Дорог полотна расстилаются, сходясь

И снова расходясь вдали бесшумно

Под звёздным небом, неминуемо стремясь

Туда, где ужас ночи ждёт безлунной.

Просёлочная дорога, ведущая к деревне, начинается там, где заканчивается асфальт. Шесть километров вьётся она узкой лентой среди полей, по опушке леса. Ступая на неё, выступая в путь, покидаешь твёрдость асфальта, оставляешь позади последнюю связь с городом, теряешь уверенность во всём, чем раньше мог располагать и на что всегда мог положиться, лишаешься прочности всяких основ. Впереди – зыбь да хлябь просёлка, две истоптанные, разбитые колеи, две неровные, неверные полоски сырой земли (словно растянувшийся до невозможного и сам себя отрицающий знак равенства между двумя противоположными полюсами).
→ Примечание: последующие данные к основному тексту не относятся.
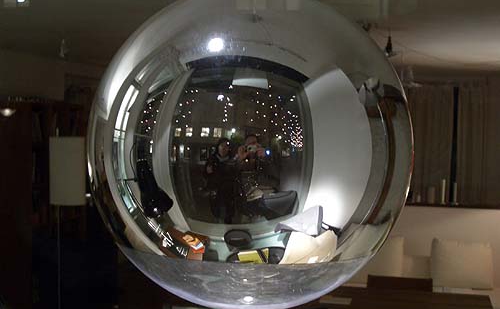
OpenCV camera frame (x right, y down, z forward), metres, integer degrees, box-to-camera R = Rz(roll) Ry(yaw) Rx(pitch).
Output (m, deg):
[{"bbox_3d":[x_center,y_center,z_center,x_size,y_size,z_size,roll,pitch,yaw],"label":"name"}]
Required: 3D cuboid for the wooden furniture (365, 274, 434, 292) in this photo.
[{"bbox_3d":[0.950,1.234,4.572,0.440,0.800,0.490,0,1,17],"label":"wooden furniture"}]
Сколько раз доводилось проделывать этот путь, выхаживая и вышагивая из конца в конец по этой дороге! Сколько раз случалось вязнуть, буксовать, тонуть в грязи и распутице! Дорога настойчиво требует держаться за неё и в то же время сама держит, не пускает. Дорога, что соединяет города и деревни, в той же мере и разъединяет. Становясь бездорожьем, дорога препятствует, отрезает. Дорога ведёт к людям и уводит от людей, в глушь, куда всё трудней и трудней добраться. Такую дорогу, расхлябистую, ухабистую, ненадёжную, полюбит не каждый, не всякий рискнёт связать с ней свою жизнь.
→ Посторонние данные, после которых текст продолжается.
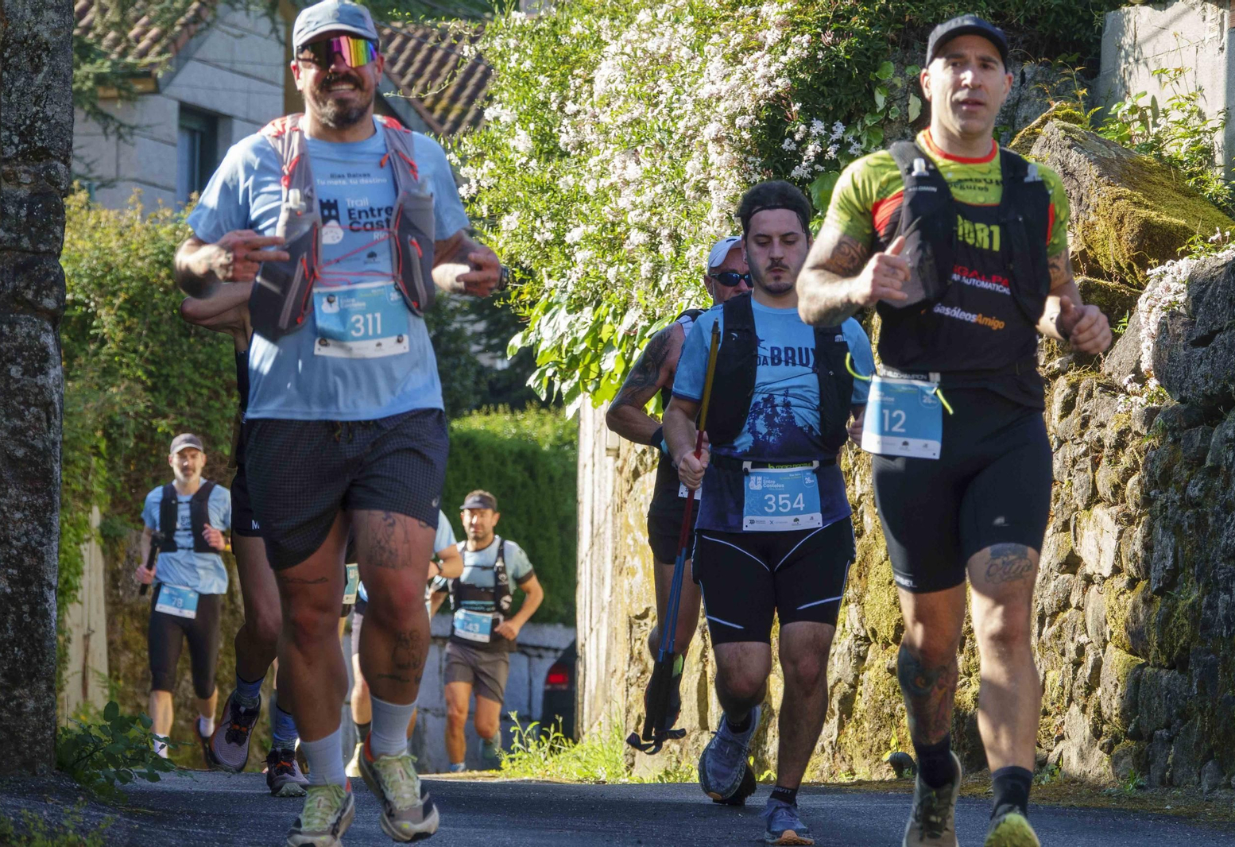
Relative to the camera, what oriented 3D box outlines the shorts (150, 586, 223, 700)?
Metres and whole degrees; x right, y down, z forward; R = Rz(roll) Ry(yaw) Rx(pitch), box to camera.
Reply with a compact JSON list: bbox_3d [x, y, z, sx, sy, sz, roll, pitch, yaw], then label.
[{"bbox_3d":[-2.108,1.042,41.000,0.350,0.580,0.340,0,-1,5],"label":"shorts"}]

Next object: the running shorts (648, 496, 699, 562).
[{"bbox_3d":[0.270,0.319,25.500,0.370,0.270,0.280,0,-1,-5],"label":"running shorts"}]

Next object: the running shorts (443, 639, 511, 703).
[{"bbox_3d":[-0.742,1.293,44.500,0.360,0.370,0.290,0,-1,7],"label":"running shorts"}]

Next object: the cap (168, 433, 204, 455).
[{"bbox_3d":[-2.100,0.102,41.000,0.170,0.120,0.260,0,0,2],"label":"cap"}]

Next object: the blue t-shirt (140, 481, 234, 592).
[{"bbox_3d":[-2.096,0.552,41.000,0.460,0.570,0.280,0,1,5],"label":"blue t-shirt"}]

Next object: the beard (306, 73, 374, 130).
[{"bbox_3d":[-0.577,-0.669,17.450,0.140,0.118,0.095,0,-1,-6],"label":"beard"}]

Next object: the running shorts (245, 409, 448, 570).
[{"bbox_3d":[-0.566,0.129,17.550,0.420,0.370,0.340,0,-1,-6],"label":"running shorts"}]

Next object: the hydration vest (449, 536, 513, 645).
[{"bbox_3d":[-0.729,0.883,44.500,0.350,0.540,0.280,0,1,11],"label":"hydration vest"}]

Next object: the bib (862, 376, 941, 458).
[{"bbox_3d":[0.579,-0.012,17.100,0.195,0.158,0.030,6,2,33],"label":"bib"}]

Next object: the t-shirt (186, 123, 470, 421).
[{"bbox_3d":[-0.604,-0.319,17.550,0.570,0.630,0.310,0,1,-11],"label":"t-shirt"}]

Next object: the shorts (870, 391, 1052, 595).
[{"bbox_3d":[0.705,0.132,17.150,0.370,0.440,0.340,0,0,-2],"label":"shorts"}]

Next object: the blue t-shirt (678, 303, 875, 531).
[{"bbox_3d":[0.399,-0.018,21.400,0.500,0.580,0.300,0,3,-2],"label":"blue t-shirt"}]

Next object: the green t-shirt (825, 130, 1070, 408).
[{"bbox_3d":[0.676,-0.315,17.200,0.490,0.570,0.300,-1,4,-12],"label":"green t-shirt"}]

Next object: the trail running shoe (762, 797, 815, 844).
[{"bbox_3d":[0.432,1.007,21.300,0.112,0.120,0.295,0,0,-9],"label":"trail running shoe"}]

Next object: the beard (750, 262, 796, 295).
[{"bbox_3d":[0.394,-0.365,21.100,0.118,0.085,0.075,0,-1,0],"label":"beard"}]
Именно поэтому опустели удалённые деревни. Все семьдесят лет советской власти из окрестных полей вывозилось несметное количество зерна, которое растворялось в желудках городов, но на шесть километров дороги не хватало средств. Вслед за зерном утекали и люди, превращаясь в горожан. Исчезали их избы, забывались их следы, покрывались травой, стирались дождями и распутицей. Опустела, осиротела дорога, но всё же осталась – как метка, как рана, как русло иссякнувшего потока. Осталась такой, какой была изначально, – простой, просёлочной, серой и убогой.
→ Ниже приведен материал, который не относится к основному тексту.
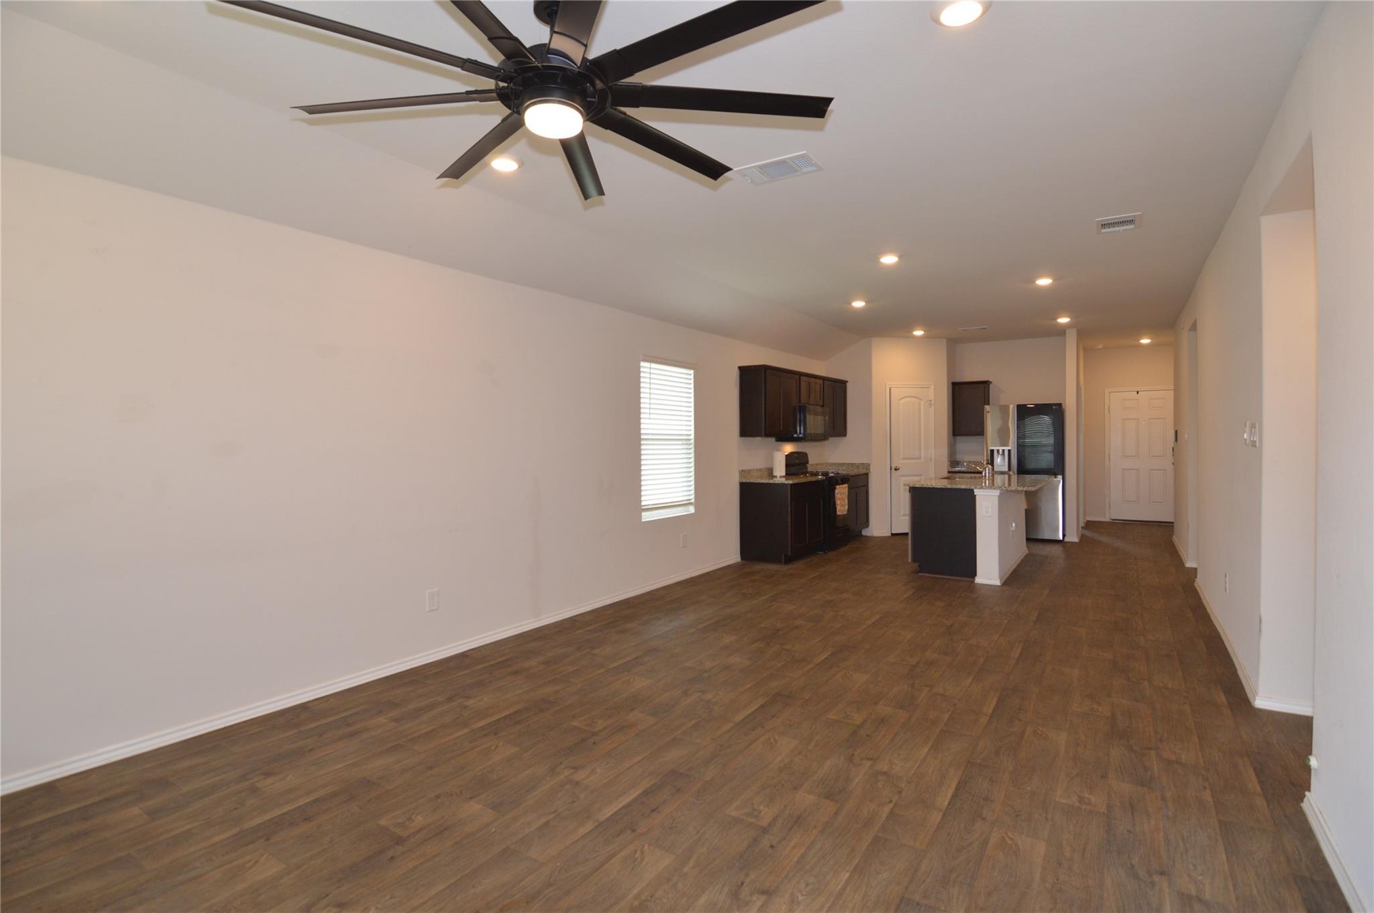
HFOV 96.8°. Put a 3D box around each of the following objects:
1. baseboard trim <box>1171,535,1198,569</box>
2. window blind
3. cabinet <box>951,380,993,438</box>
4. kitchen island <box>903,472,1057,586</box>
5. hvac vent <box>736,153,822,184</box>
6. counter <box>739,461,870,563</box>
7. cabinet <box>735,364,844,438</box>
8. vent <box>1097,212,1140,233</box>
[{"bbox_3d":[5.684,1.053,7.043,0.020,0.085,2.100,0,2,36],"label":"baseboard trim"},{"bbox_3d":[-0.171,-0.156,5.862,0.060,1.412,0.810,0,2,36],"label":"window blind"},{"bbox_3d":[4.088,-0.686,8.774,0.450,0.777,0.350,0,2,36],"label":"cabinet"},{"bbox_3d":[3.161,0.696,6.479,1.180,0.914,1.970,0,2,36],"label":"kitchen island"},{"bbox_3d":[0.473,-1.456,3.107,0.385,0.020,0.248,0,1,31],"label":"hvac vent"},{"bbox_3d":[1.587,0.653,7.681,0.655,1.000,2.462,0,2,36],"label":"counter"},{"bbox_3d":[1.440,-0.633,7.740,0.345,0.784,2.472,0,2,36],"label":"cabinet"},{"bbox_3d":[2.789,-1.501,3.945,0.245,0.020,0.320,0,1,32],"label":"vent"}]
Но сколько оттенков, однако же, кроется в этой серости! Сколько скромного обаяния в редких деревцах, сопровождающих дорогу! Сколько стиснутости, зажатости, обречённости в изгибах колеи, и в то же время – сколько свободы в неспешном убегании вдаль, сколько капризности и своенравия! Сколько живописности сокрыто в этом тихом лежании, расстилании просёлка!